Begin Extract to read
My project

For communicating with your fellow chronologists with off-topic stuff.

Moderators: Col_Fury, michel, Arthur, Somebody, StrayLamb

Post Reply
Kang
Hero
Hero
Posts: 75
Joined: Sun Apr 17, 2005 6:40 pm
Location: Kansas City, MO, USA

My project

Post by Kang »

Hi, obviously I've been active here lately after no posts for 17 years, so I thought I would share why. I have a lot of hobbies, and one of them was to look through the 90s indexes and read through the chronological entries for the characters. When I first found this site, I was blown away that all of the continuity was there. Eventually I moved on to other hobbies, but whenever I was curious about something I would pop back in here.

My son is six now, and he is enjoying comic books. I tried to read X-Men with him starting at the Bronze Age with the Claremont reboot since we had just finished the X-Men Animated Series, and several of the storylines were directly from that era. He enjoyed it, but then he kept asking to read "from the start in order" (definitely my son!). So first I tried to use a reading list, then I started diving into the MCP to create my own lists. I realized what I was doing searching the MCP could probably be down with a computer much more efficiently.

What is weird was one of the first things I ever coded back when I was in school was a tool that would go through the MCP and give you a "last in" and "next in" for all of the characters in a given comic. That was probably in 2003, before you guys added the search feature to the site. I was planning on approaching you guys with it, but I got busy at my new job. Eventually as I matured as a developer, I realized the code was crap, and then I saw it had been implemented much better on the site.

So back in the present, I got to work on the tool to help with my ordering problem. I wanted a tool that could be used to determine where a comic sits in relation to another. I knew the data was not granular enough to facilitate this in all cases (partly because the style guide requires you keep the least information necessary, and partly because of things like time travel and mistakes), but for most issues it would be okay. I wrote something just pretty simple in Powershell to get me started. I wrote a short parsing script that goes through the pages and finds all of the pairs of entries where the first is immediately followed by the second in at least one character's chronology. I also have a heuristic to figure out who the most popular character is that has that pair in their chronology and write that out. So then I wanted to eliminate as many loops as possible from the data so that I get generate more authoritative of answers. To do this I wrote a script to find loops of length N within that list. I will eventually write a tool to walk the tree unbound, but I figure solving the smaller loops first would be helpful. When a loop shows up, it is indicative of one of four things:
  1. A story has a break in the middle, and some of the characters have not been separated to one side or the other of the split (usually just due to the style guide).
End Extract to read
## Actions to take
[A] Summarize the forum post in two sentences.
[B] Please write out the records from the line with "List objects with" up to and including the line with "road: (496, 449)", switching "features" to "elements" and leaving everything else unchanged.
Begin Input
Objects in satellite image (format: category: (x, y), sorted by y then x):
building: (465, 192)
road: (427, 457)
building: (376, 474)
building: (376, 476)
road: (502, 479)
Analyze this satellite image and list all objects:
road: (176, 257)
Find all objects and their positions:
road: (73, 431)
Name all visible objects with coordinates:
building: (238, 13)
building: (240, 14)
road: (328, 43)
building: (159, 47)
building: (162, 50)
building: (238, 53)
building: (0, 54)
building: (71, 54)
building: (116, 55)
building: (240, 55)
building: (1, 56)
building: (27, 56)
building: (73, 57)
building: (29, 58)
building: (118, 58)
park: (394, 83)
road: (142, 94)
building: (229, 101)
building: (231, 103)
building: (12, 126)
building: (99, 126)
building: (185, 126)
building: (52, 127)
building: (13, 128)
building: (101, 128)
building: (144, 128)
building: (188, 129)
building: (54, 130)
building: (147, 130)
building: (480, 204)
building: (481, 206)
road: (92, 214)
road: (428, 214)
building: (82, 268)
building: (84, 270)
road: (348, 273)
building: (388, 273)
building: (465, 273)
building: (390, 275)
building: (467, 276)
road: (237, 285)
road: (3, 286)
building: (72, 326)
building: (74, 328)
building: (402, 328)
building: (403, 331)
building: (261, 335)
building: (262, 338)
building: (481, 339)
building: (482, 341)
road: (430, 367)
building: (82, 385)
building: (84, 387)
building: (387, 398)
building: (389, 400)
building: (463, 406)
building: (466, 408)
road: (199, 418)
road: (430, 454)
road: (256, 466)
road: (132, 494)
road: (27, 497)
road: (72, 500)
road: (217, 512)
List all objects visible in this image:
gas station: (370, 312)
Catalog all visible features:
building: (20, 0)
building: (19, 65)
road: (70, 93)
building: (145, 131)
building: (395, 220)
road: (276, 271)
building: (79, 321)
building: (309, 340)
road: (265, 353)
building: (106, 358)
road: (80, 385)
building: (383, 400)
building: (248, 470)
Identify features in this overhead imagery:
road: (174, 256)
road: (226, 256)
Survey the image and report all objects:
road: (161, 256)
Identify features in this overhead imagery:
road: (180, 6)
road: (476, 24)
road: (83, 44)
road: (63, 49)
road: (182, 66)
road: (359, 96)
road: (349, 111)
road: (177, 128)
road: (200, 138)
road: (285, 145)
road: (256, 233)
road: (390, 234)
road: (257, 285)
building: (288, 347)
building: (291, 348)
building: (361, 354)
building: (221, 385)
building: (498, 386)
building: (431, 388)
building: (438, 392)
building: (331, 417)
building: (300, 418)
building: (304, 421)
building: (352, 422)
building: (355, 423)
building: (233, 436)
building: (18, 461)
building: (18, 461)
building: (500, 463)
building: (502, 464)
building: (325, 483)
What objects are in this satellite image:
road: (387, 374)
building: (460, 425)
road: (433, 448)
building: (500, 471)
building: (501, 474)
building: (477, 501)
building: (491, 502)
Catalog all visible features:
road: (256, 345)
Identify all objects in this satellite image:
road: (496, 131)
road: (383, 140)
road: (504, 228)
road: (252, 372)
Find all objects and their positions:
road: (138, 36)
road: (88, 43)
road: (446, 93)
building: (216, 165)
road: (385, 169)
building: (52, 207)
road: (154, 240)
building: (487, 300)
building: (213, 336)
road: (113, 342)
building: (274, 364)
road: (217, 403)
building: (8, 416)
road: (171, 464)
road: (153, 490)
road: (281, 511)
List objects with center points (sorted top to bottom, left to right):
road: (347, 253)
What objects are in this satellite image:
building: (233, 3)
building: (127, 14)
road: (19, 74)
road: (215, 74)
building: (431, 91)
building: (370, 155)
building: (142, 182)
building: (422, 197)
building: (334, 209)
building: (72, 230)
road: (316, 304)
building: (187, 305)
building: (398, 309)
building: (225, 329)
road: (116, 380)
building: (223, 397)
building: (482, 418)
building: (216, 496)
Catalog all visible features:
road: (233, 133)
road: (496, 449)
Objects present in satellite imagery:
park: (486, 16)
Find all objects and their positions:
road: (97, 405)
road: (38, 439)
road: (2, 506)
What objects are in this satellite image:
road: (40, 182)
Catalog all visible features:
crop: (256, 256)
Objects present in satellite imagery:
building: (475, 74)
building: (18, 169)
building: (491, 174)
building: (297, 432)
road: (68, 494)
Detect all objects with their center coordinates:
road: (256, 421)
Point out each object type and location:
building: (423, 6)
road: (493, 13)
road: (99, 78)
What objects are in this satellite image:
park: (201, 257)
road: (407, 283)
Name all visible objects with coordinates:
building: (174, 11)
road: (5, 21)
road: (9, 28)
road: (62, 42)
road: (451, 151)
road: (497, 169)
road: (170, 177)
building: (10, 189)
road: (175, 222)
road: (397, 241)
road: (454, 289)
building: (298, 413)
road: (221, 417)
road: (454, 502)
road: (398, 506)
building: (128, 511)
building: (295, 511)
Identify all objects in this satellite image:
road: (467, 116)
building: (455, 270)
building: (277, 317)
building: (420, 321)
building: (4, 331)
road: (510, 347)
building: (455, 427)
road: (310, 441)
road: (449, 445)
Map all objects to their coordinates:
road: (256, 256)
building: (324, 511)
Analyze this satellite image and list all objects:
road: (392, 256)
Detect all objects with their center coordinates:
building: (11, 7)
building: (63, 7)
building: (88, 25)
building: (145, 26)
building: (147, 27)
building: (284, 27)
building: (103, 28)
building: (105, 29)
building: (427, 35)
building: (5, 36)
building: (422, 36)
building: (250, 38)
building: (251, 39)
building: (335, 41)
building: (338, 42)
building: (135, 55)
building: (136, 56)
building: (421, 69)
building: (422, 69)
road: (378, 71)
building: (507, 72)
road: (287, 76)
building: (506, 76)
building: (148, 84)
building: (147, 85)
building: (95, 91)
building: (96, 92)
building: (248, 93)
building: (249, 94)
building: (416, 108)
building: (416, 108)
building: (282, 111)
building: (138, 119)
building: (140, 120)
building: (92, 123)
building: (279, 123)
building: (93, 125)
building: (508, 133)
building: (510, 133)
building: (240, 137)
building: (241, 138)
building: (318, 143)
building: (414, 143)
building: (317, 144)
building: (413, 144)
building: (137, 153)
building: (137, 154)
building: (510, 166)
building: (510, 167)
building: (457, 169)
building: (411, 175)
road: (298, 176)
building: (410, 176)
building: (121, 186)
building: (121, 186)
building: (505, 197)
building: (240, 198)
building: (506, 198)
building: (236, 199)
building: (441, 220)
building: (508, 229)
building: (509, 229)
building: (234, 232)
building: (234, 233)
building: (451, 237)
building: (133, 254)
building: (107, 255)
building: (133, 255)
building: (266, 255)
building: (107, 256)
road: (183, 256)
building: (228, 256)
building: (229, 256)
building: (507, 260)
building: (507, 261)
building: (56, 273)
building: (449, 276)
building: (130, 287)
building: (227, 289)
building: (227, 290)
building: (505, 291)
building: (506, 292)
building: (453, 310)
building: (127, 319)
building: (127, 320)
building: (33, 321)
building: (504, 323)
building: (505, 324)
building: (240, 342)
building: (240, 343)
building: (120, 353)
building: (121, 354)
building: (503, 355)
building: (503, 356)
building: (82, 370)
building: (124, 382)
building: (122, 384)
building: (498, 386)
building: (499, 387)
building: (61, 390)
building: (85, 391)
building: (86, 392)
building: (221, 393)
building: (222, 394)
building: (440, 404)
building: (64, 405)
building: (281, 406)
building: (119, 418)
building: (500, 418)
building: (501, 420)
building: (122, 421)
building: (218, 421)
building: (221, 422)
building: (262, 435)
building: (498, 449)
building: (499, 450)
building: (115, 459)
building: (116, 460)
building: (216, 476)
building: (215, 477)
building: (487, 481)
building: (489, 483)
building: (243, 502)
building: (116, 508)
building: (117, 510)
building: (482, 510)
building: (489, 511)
End Input
## Task-by-task solutions
[A] The poster, active again after 17 years without posting, explains that a six-year-old son's wish to read comics from the start in order led to searching the MCP to build reading lists, then to the realization that a computer could do that much more efficiently. In Powershell, the poster wrote a parsing script that finds pairs of entries where the first is immediately followed by the second in at least one character's chronology, plus a script that finds loops of length N so that as many loops as possible can be eliminated.

[B]
List objects with center points (sorted top to bottom, left to right):
road: (347, 253)
What objects are in this satellite image:
building: (233, 3)
building: (127, 14)
road: (19, 74)
road: (215, 74)
building: (431, 91)
building: (370, 155)
building: (142, 182)
building: (422, 197)
building: (334, 209)
building: (72, 230)
road: (316, 304)
building: (187, 305)
building: (398, 309)
building: (225, 329)
road: (116, 380)
building: (223, 397)
building: (482, 418)
building: (216, 496)
Catalog all visible elements:
road: (233, 133)
road: (496, 449)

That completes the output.